What you will do:
Can you reproduce every line of text in the material below, character for character and with nothing left out, but without the pictures?

-------- Input material --------

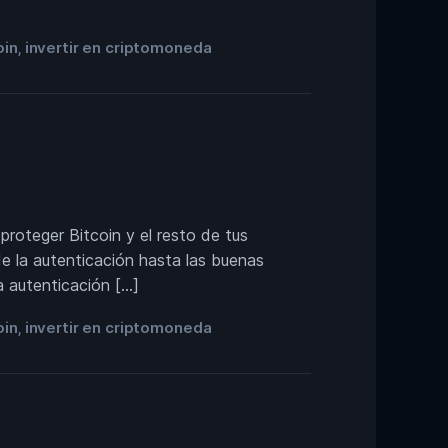
oin
invertir en criptomoneda
,
roteger Bitcoin y el resto de tus
de la autenticación hasta las buenas
a autenticación […]
oin
invertir en criptomoneda
,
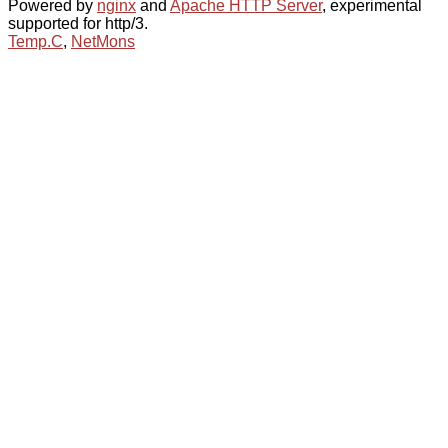
Powered by
nginx
and
Apache HTTP Server
, experimental
supported for http/3.
Temp.C
,
NetMons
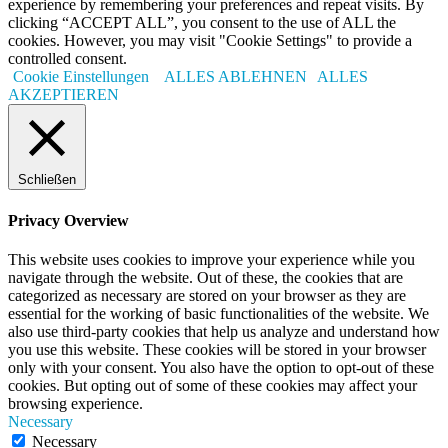
experience by remembering your preferences and repeat visits. By
clicking “ACCEPT ALL”, you consent to the use of ALL the
cookies. However, you may visit "Cookie Settings" to provide a
controlled consent.
Cookie Einstellungen
ALLES ABLEHNEN
ALLES
AKZEPTIEREN
Schließen
Privacy Overview
This website uses cookies to improve your experience while you
navigate through the website. Out of these, the cookies that are
categorized as necessary are stored on your browser as they are
essential for the working of basic functionalities of the website. We
also use third-party cookies that help us analyze and understand how
you use this website. These cookies will be stored in your browser
only with your consent. You also have the option to opt-out of these
cookies. But opting out of some of these cookies may affect your
browsing experience.
Necessary
Necessary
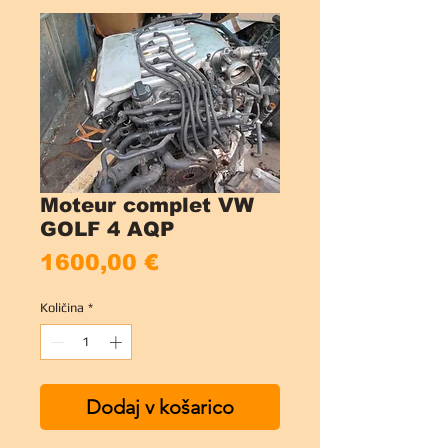
Moteur complet VW
GOLF 4 AQP
Price
1600,00 €
Količina
*
Dodaj v košarico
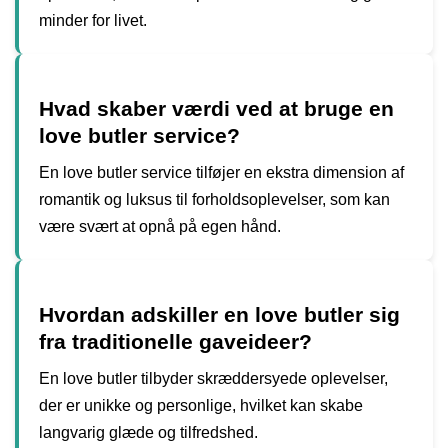
minder for livet.
Hvad skaber værdi ved at bruge en
love butler service?
En love butler service tilføjer en ekstra dimension af
romantik og luksus til forholdsoplevelser, som kan
være svært at opnå på egen hånd.
Hvordan adskiller en love butler sig
fra traditionelle gaveideer?
En love butler tilbyder skræddersyede oplevelser,
der er unikke og personlige, hvilket kan skabe
langvarig glæde og tilfredshed.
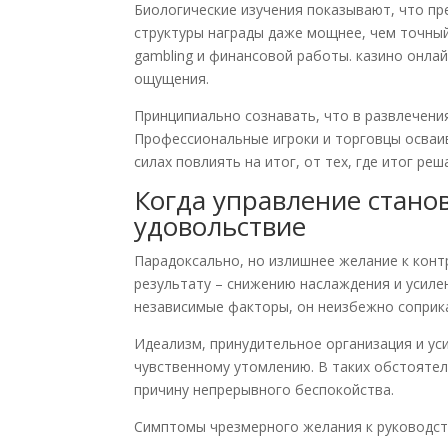
Биологические изучения показывают, что пр
структуры награды даже мощнее, чем точны
gambling и финансовой работы. казино онла
ощущения.
Принципиально сознавать, что в развлечени
Профессиональные игроки и торговцы осваив
силах повлиять на итог, от тех, где итог ре
Когда управление стано
удовольствие
Парадоксально, но излишнее желание к кон
результату – снижению наслаждения и усиле
независимые факторы, он неизбежно соприка
Идеализм, принудительное организация и уси
чувственному утомлению. В таких обстоятел
причину непрерывного беспокойства.
Симптомы чрезмерного желания к руководст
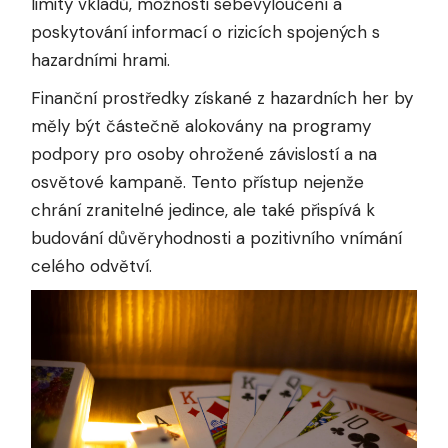
limity vkladů, možnosti sebevyloučení a
poskytování informací o rizicích spojených s
hazardními hrami.
Finanční prostředky získané z hazardních her by
měly být částečně alokovány na programy
podpory pro osoby ohrožené závislostí a na
osvětové kampaně. Tento přístup nejenže
chrání zranitelné jedince, ale také přispívá k
budování důvěryhodnosti a pozitivního vnímání
celého odvětví.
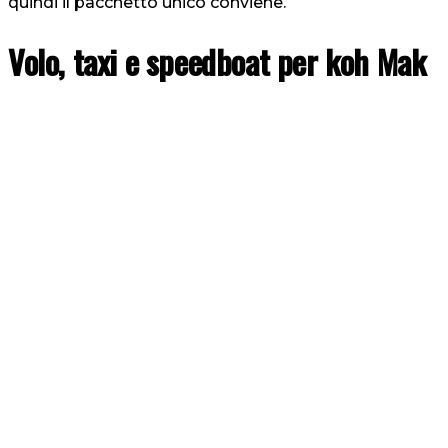
quindi il pacchetto unico conviene.
Volo, taxi e speedboat
per koh Mak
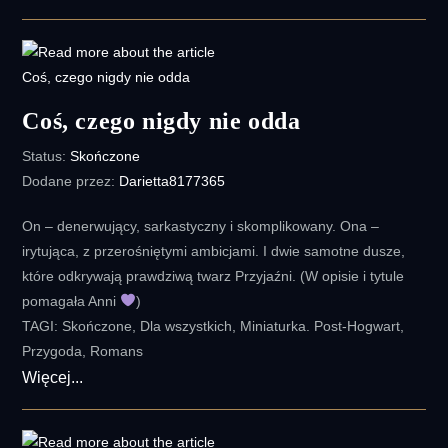
Marzenia
Coś, czego nigdy nie odda
Status:
Skończone
Dodane przez:
Darietta8177365
On – denerwujący, sarkastyczny i skomplikowany. Ona –
irytująca, z przerośniętymi ambicjami. I dwie samotne dusze,
które odkrywają prawdziwą twarz Przyjaźni. (W opisie i tytule
pomagała Anni
)
TAGI: Skończone, Dla wszystkich, Miniaturka. Post-Hogwart,
Przygoda, Romans
Coś,
Więcej...
czego
nigdy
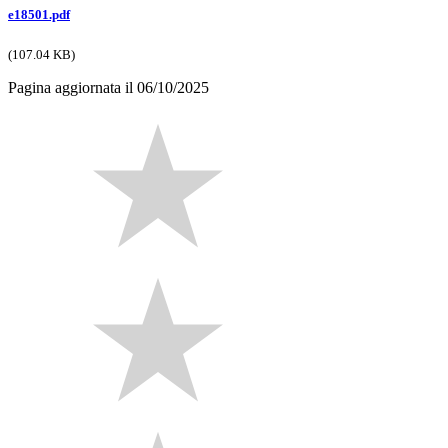
e18501.pdf
(107.04 KB)
Pagina aggiornata il 06/10/2025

--------

Result below:
oin
invertir en criptomoneda
,
roteger Bitcoin y el resto de tus
de la autenticación hasta las buenas
a autenticación […]
oin
invertir en criptomoneda
,
Powered by
nginx
and
Apache HTTP Server
, experimental
supported for http/3.
Temp.C
,
NetMons
experience by remembering your preferences and repeat visits. By
clicking “ACCEPT ALL”, you consent to the use of ALL the
cookies. However, you may visit "Cookie Settings" to provide a
controlled consent.
Cookie Einstellungen
ALLES ABLEHNEN
ALLES
AKZEPTIEREN
Schließen
Privacy Overview
This website uses cookies to improve your experience while you
navigate through the website. Out of these, the cookies that are
categorized as necessary are stored on your browser as they are
essential for the working of basic functionalities of the website. We
also use third-party cookies that help us analyze and understand how
you use this website. These cookies will be stored in your browser
only with your consent. You also have the option to opt-out of these
cookies. But opting out of some of these cookies may affect your
browsing experience.
Necessary
Necessary
Moteur complet VW
GOLF 4 AQP
Price
1600,00 €
Količina
*
Dodaj v košarico
minder for livet.
Hvad skaber værdi ved at bruge en
love butler service?
En love butler service tilføjer en ekstra dimension af
romantik og luksus til forholdsoplevelser, som kan
være svært at opnå på egen hånd.
Hvordan adskiller en love butler sig
fra traditionelle gaveideer?
En love butler tilbyder skræddersyede oplevelser,
der er unikke og personlige, hvilket kan skabe
langvarig glæde og tilfredshed.
Биологические изучения показывают, что пр
структуры награды даже мощнее, чем точны
gambling и финансовой работы. казино онла
ощущения.
Принципиально сознавать, что в развлечени
Профессиональные игроки и торговцы осваив
силах повлиять на итог, от тех, где итог ре
Когда управление стано
удовольствие
Парадоксально, но излишнее желание к кон
результату – снижению наслаждения и усиле
независимые факторы, он неизбежно соприка
Идеализм, принудительное организация и уси
чувственному утомлению. В таких обстоятел
причину непрерывного беспокойства.
Симптомы чрезмерного желания к руководст
limity vkladů, možnosti sebevyloučení a
poskytování informací o rizicích spojených s
hazardními hrami.
Finanční prostředky získané z hazardních her by
měly být částečně alokovány na programy
podpory pro osoby ohrožené závislostí a na
osvětové kampaně. Tento přístup nejenže
chrání zranitelné jedince, ale také přispívá k
budování důvěryhodnosti a pozitivního vnímání
celého odvětví.
quindi il pacchetto unico conviene.
Volo, taxi e speedboat
per koh Mak
Marzenia
Coś, czego nigdy nie odda
Status:
Skończone
Dodane przez:
Darietta8177365
On – denerwujący, sarkastyczny i skomplikowany. Ona –
irytująca, z przerośniętymi ambicjami. I dwie samotne dusze,
które odkrywają prawdziwą twarz Przyjaźni. (W opisie i tytule
pomagała Anni
)
TAGI: Skończone, Dla wszystkich, Miniaturka. Post-Hogwart,
Przygoda, Romans
Coś,
Więcej...
czego
nigdy
e18501.pdf
(107.04 KB)
Pagina aggiornata il 06/10/2025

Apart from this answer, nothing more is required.